From bedsheet to map is not a great leap: all three maps are inked or painted on to generous lengths of cloth. Yet they do not depict lines on a map as the eye in the 21st century is accustomed to seeing them. The most colourful of the three maps, the map of the Maingnyaung region [Maps.Ms.Plans.R.c.1] is the one which forces the most abrupt lurch, down from that comfortable view on high of modern mapping convention. Instead, the viewer is positioned near ground level, and invited here to view a stupa, there a crocodile down in the river, away in the distance a noble line of hills. Trees are no mere generic features. While the perspective is mostly from the ground, it co-exists with other even less familiar conventions. Pagodas and stupas either loom large or sit very small, their size and their sanctity apparently intermeshed. Towns and villages, rivers and streams are the sole features which come close to appearing from a bird’s eye view. Yet the neat tracings of brickwork, and of waves on the water’s surface, suggest they may be meant to convey not the lay of the land from the air but other rules of belonging, of enclosure or of flow.
The other two maps, the map of the Royal Lands [Maps.Ms.Plans.R.c.3] and map of Sa-lay township [Maps.Ms.Plans.R.c.2], are less colourful than the first, but in some respects even more intriguing. Like the Maingnyaung map, they take many of their bearings from ground level. Manmade landmarks use scales which vary, apparently, according to their importance rather than their physical size. With vegetation, there is an insistence on specifics. Yet both maps feature grids traced carefully and evenly across the entire surface. These maps present two worlds at once. There are vistas to be contemplated and meaningful features to be explored in the landscape. But there is also a view from on high, where trees were counted and areas under crop were calculated, and probably, somewhere off the surface of the map, converted into tax exactions.
Photographing the Burmese maps was quite a challenge for the Library’s Digital Content Unit. The smallest map was made of 126 images, the largest of 420 and it had to be stitched into 9 parts first before being put into one piece. Some parts of the process took a few hours to complete for the computer with 64 GB RAM memory and 3Ghz 8 core computer. The biggest challenge was obviously handling. It was impossible to move the map without changing the arrangement. Hence the last map, the largest [Maps.Ms.Plans.R.c.3] took a long time to prepare as they had to experiment with different stitching methods.

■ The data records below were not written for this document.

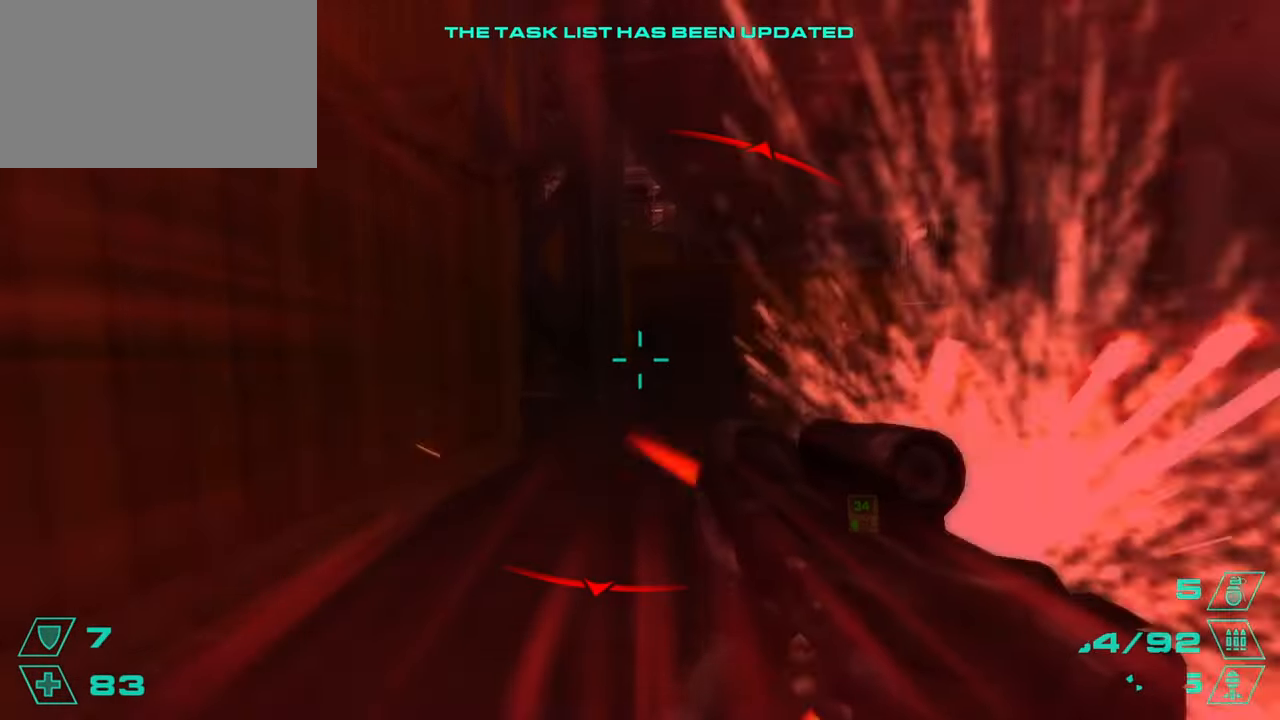
{"keys": ["w"], "mouse": [], "events": []}
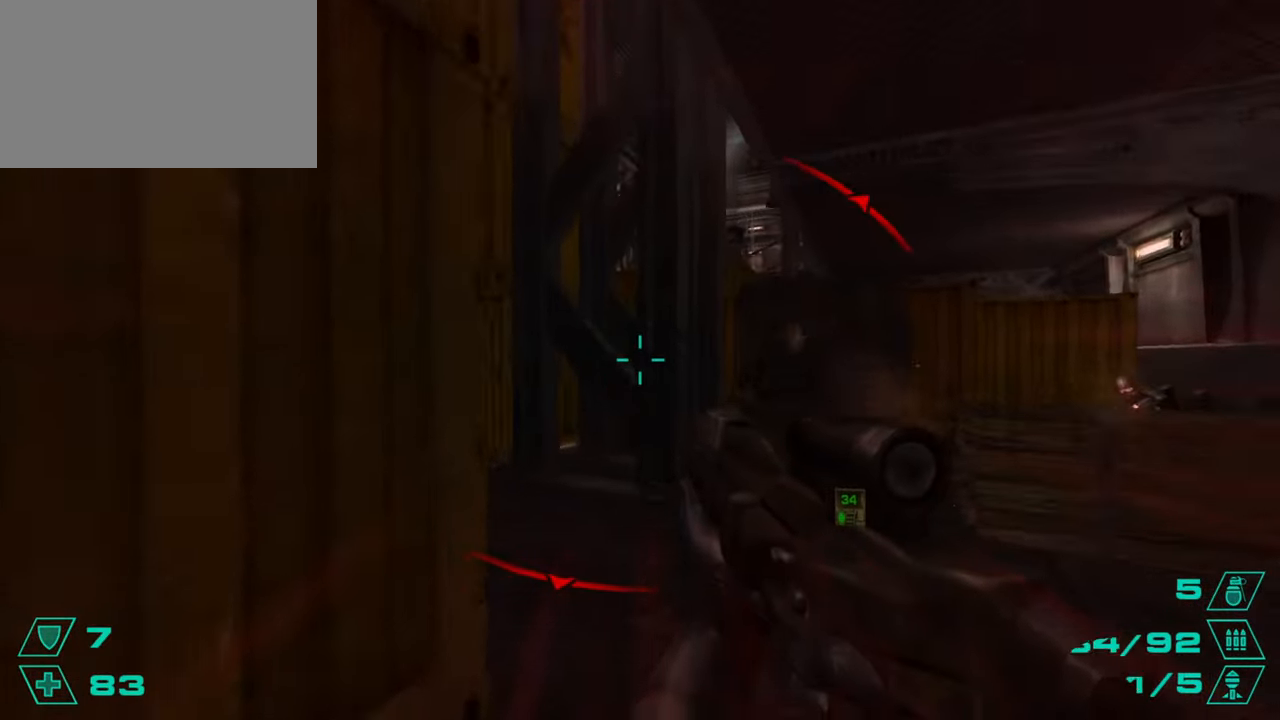
{"keys": ["w"], "mouse": [], "events": []}
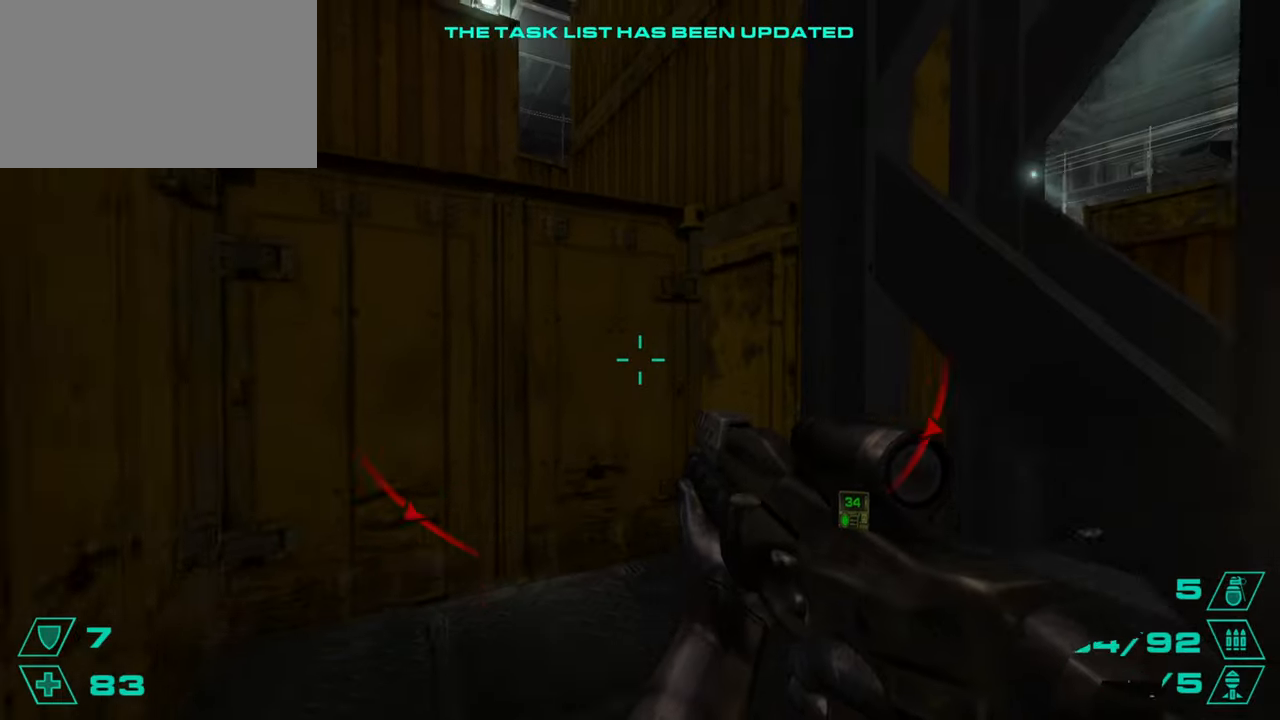
{"keys": ["d", "w"], "mouse": [], "events": [[417, "d", "down"]]}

Great credit goes to the Map Department of the UL, both in finding the will and securing the resources to have the maps conserved and digitised, and to the Cambridge Digital Library, for producing digital pages so effortlessly navigable that they take nothing away from the joy of poring over them. They make it easier, in fact, to hover over the details, whether you are contemplating the view from the ground or from on high. What’s more, the speed of the internet has improved to such an extent in modern Myanmar, that these massive cloth maps can be viewed with ease in Yangon or Mandalay. Maps such as these are rare, non-existent even, in the location where they were originally made. No such maps produced on cloth are known to have survived within Myanmar today. This only adds to the hope and expectation that they will be pored over, enjoyed, and further studied and interpreted from quarters near and far.